The present question regarding the nature and morality of torture offers us an excellent opportunity to advance the level of sophistication of our understanding of morality. We learn best when we are questioning a matter that is meaningful to us.
I was eleven years old when Germany and Japan surrendered and WWII was finally over. One searing memory of this war were the stories I read and the movies I watched during and after the war regarding the torture and general brutality that the German Gestapo inflicted upon the people they conquered. I do not know why this left such a strong impression on me but it certainly did.
Coincidentally I have been studying “Moral Imagination” by Mark Johnson. This is the same Johnson who coauthored the book “Philosophy in the Flesh” with George Lakoff. I have decided to apply the theories Johnson presents in his book as a means to illuminate this matter regarding the morality of water torture used by my country in our struggle with Islamic extremists.
Moral understanding is like any other kind of experience; when we examine a domain of experience that relates to human relationships we must focus our attention on human understanding it self. If we do so we discover that human understanding is fundamentally imaginative in character.

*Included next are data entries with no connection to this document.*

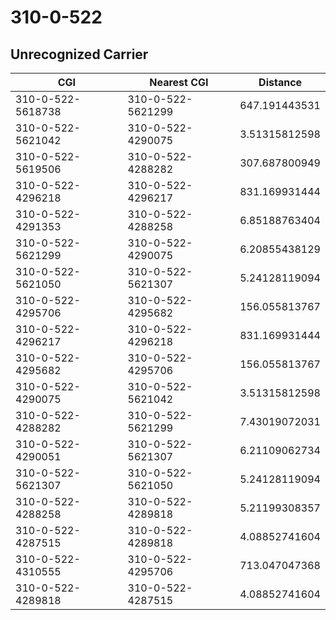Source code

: # 310-0-522
## Unrecognized Carrier


| CGI | Nearest CGI | Distance |
|-----|-------------|----------|
| 310-0-522-5618738 | 310-0-522-5621299 | 647.191443531 |
| 310-0-522-5621042 | 310-0-522-4290075 | 3.51315812598 |
| 310-0-522-5619506 | 310-0-522-4288282 | 307.687800949 |
| 310-0-522-4296218 | 310-0-522-4296217 | 831.169931444 |
| 310-0-522-4291353 | 310-0-522-4288258 | 6.85188763404 |
| 310-0-522-5621299 | 310-0-522-4290075 | 6.20855438129 |
| 310-0-522-5621050 | 310-0-522-5621307 | 5.24128119094 |
| 310-0-522-4295706 | 310-0-522-4295682 | 156.055813767 |
| 310-0-522-4296217 | 310-0-522-4296218 | 831.169931444 |
| 310-0-522-4295682 | 310-0-522-4295706 | 156.055813767 |
| 310-0-522-4290075 | 310-0-522-5621042 | 3.51315812598 |
| 310-0-522-4288282 | 310-0-522-5621299 | 7.43019072031 |
| 310-0-522-4290051 | 310-0-522-5621307 | 6.21109062734 |
| 310-0-522-5621307 | 310-0-522-5621050 | 5.24128119094 |
| 310-0-522-4288258 | 310-0-522-4289818 | 5.21199308357 |
| 310-0-522-4287515 | 310-0-522-4289818 | 4.08852741604 |
| 310-0-522-4310555 | 310-0-522-4295706 | 713.047047368 |
| 310-0-522-4289818 | 310-0-522-4287515 | 4.08852741604 |
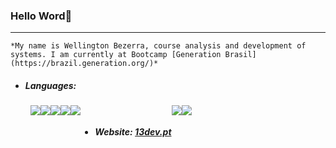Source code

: ### Hello Word👋

<hr>

    *My name is Wellington Bezerra, course analysis and development of systems. I am currently at Bootcamp [Generation Brasil](https://brazil.generation.org/)*


- <h5>Languages:</h5>
<div style="display: flex;">
    &nbsp;&nbsp;&nbsp;&nbsp;&nbsp;&nbsp;&nbsp;&nbsp;
    <img src="https://img.shields.io/badge/HTML-%20?style=flat-square&logo=html5&logoColor=white&color=e54c21" />
    <img src="https://img.shields.io/badge/CSS3-%20?style=flat-square&logo=css3&logoColor=white&color=0160a5" />
    <img src="https://img.shields.io/badge/JAVA-%20?style=flat-square&logo=java&logoColor=white&color=ed292c"/>
    <img src="https://img.shields.io/badge/JAVASCRIPT-%20?style=flat-square&logo=javascript&logoColor=white&color=cfb430" />
    <img src="https://img.shields.io/badge/SQL-%20?style=flat-square&logo=mysql&logoColor=white&color=4479A1"/>




- <h5>Website: <a target="_blank" href="https://13dev.pt">13dev.pt</a></h5>

---
<div align="center">

  <div style="display: flex; align-items: flex-start;">
    <img src="https://github-readme-stats.vercel.app/api?username=wellingtonsb&theme=buefy"" />
    <img src="https://github-readme-stats.vercel.app/api/top-langs/?username=wellingtonsb&hide=html&layout=compact&theme=buefy"/>
    
  </div>
</div>
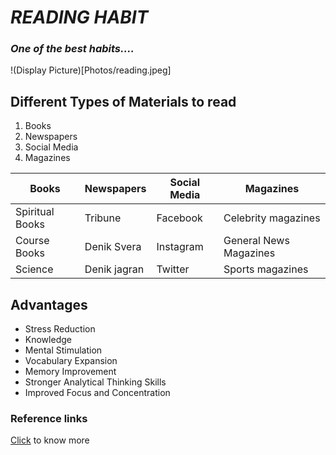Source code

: <!-- Comments start 
# for Heading
## for Sub heading
### for Sub to Sub heading
***For bold and italic***
!(Display Picture)[picture name]
*for italic*
**for bold**
__for bold__
- for bullets
Comment end-->


# ***READING HABIT*** 

### *One of the best habits....*

!(Display Picture)[Photos/reading.jpeg]

## Different Types of Materials to read

1. Books  <!-- For numbers-->
2. Newspapers
3. Social Media 
4. Magazines

|**Books** | **Newspapers** | **Social Media** | __Magazines__ |
|-------|------------|--------------|----------|
|Spiritual Books | Tribune | Facebook |  Celebrity magazines |
|Course Books | Denik Svera | Instagram | General News Magazines |
| Science | Denik jagran | Twitter | Sports magazines | 

## Advantages 

- Stress Reduction
- Knowledge
- Mental Stimulation
- Vocabulary Expansion
- Memory Improvement
- Stronger Analytical Thinking Skills
- Improved Focus and Concentration

### Reference links
[Click](https://www.skillsyouneed.com/rhubarb/develop-reading-habit.html) to know more <!-- for link-->
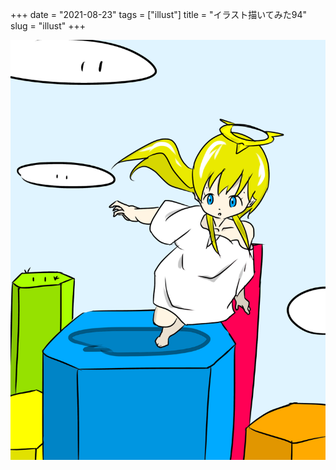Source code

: +++
date = "2021-08-23"
tags = ["illust"]
title = "イラスト描いてみた94"
slug = "illust"
+++

![](/img/yui_94.png)

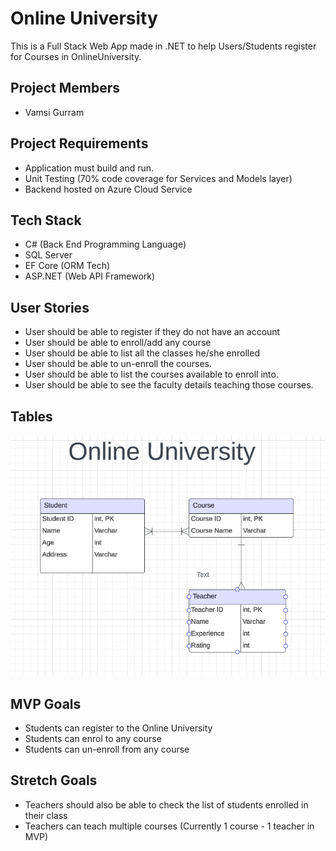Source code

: # Online University

This is a Full Stack Web App made in .NET to help Users/Students register for Courses in OnlineUniversity.

## Project Members

- Vamsi Gurram

## Project Requirements

- Application must build and run.
- Unit Testing (70% code coverage for Services and Models layer)
- Backend hosted on Azure Cloud Service

## Tech Stack

- C# (Back End Programming Language)
- SQL Server
- EF Core (ORM Tech)
- ASP.NET (Web API Framework)

## User Stories

- User should be able to register if they do not have an account
- User should be able to enroll/add any course
- User should be able to list all the classes he/she enrolled
- User should be able to un-enroll the courses.
- User should be able to list the courses available to enroll into.
- User should be able to see the faculty details teaching those courses.

## Tables

![ERD](./OnlineUniversity.png)

## MVP Goals

- Students can register to the Online University
- Students can enrol to any course
- Students can un-enroll from any course

## Stretch Goals

- Teachers should also be able to check the list of students enrolled in their class
- Teachers can teach multiple courses (Currently 1 course - 1 teacher in MVP)
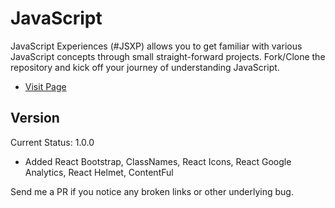 # JavaScript

JavaScript Experiences (#JSXP) allows you to get familiar with various JavaScript concepts through small straight-forward projects. Fork/Clone the repository and kick off your journey of understanding JavaScript.

- [Visit Page](https://jsxp.netlify.app)

## Version

Current Status: 1.0.0

- Added React Bootstrap, ClassNames, React Icons, React Google Analytics, React Helmet, ContentFul

Send me a PR if you notice any broken links or other underlying bug.
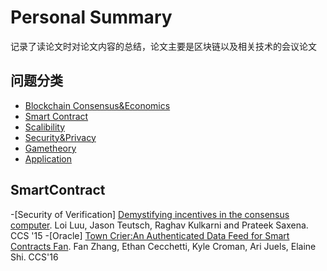 # Personal Summary
记录了读论文时对论文内容的总结，论文主要是区块链以及相关技术的会议论文


## 问题分类

- [Blockchain Consensus&Economics](#BlockchainConsensus&Economics)
- [Smart Contract](#SmartContract)
- [Scalibility](#Scalibility)
- [Security&Privacy](#Security&Privacy)
- [Gametheory](#Gametheory)
- [Application](#Application)



## SmartContract
-[Security of Verification] [Demystifying incentives in the consensus computer](https://eprint.iacr.org/2015/702). Loi Luu, Jason Teutsch, Raghav Kulkarni and Prateek Saxena. CCS '15
-[Oracle] [Town Crier:An Authenticated Data Feed for Smart Contracts Fan](https://users.soe.ucsc.edu/~owen/courses/cmps223/papers/towncrier.pdf). Fan Zhang, Ethan Cecchetti, Kyle Croman, Ari Juels, Elaine Shi. CCS'16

“Many of our most basic concepts have considerable internal structure that cannot be accounted for by the classical theory of concepts as defined by necessary and sufficient features…The primary forms of moral imagination are concepts with prototype structure, semantic frames, conceptual metaphors, and narratives.”
To become morally insightful we must become knowledgeable of these imaginative structures. First, we must give up our illusions about absolute moral codes and also our radical moral subjectivism. Second we must refine our “perception of character traits and situations and of developing empathetic imagination to take up the part of others.”
Empathy is a character trait that can be cultivated by habit and will. Sympathy is somewhat of an automatic response.
When we see a mother weeping over the death of her child caused by a suicide bomber we feel immediate sympathy. Often we will come to tears. But we do not feel anything like that for the mother who may be weeping over the death of her child who was the bomber.
To understand the bomber we must use empathy. We attempt through imagination and reason to create a situation that will allow us to understand why this was done. This is a rational means to understand someone who acts different than we would.
“Empathy is the idea that the vital properties which we experience in or attribute to any person or object outside ourselves are the projections of our own feelings and thoughts.”
The subject viewing an object of art experiences emotional attitudes leading to feelings that are attributes of qualities in the art object thus aesthetic pleasure may be considered as “objectified self-enjoyment in which the subject and object are fused.”
The social sciences adopt a similar concept called ‘empathic understanding’, which refers to the deliberate attempt to identify with another person and accounting for that persons actions by “our own immediate experience of our motivations and attitudes in similar circumstances as we remember or imagine them”. This idea refers to a personal resonance between two people.
“What is crucial is that our moral reasoning can be constrained by the metaphoric and other imaginative structures shared within our culture and moral tradition, yet it can also be creative in transforming our moral understanding, our identity, and the course of our lives. Without this kind of imaginative reasoning we would lead dreadfully impoverished lives. We would be reduced to repeating habitual actions, driven by forces and contingencies beyond our control.”
Can you imagine an individual who is a hard headed realist and very accomplished at empathy sanctioning the use of water torture on anyone, friend or enemy?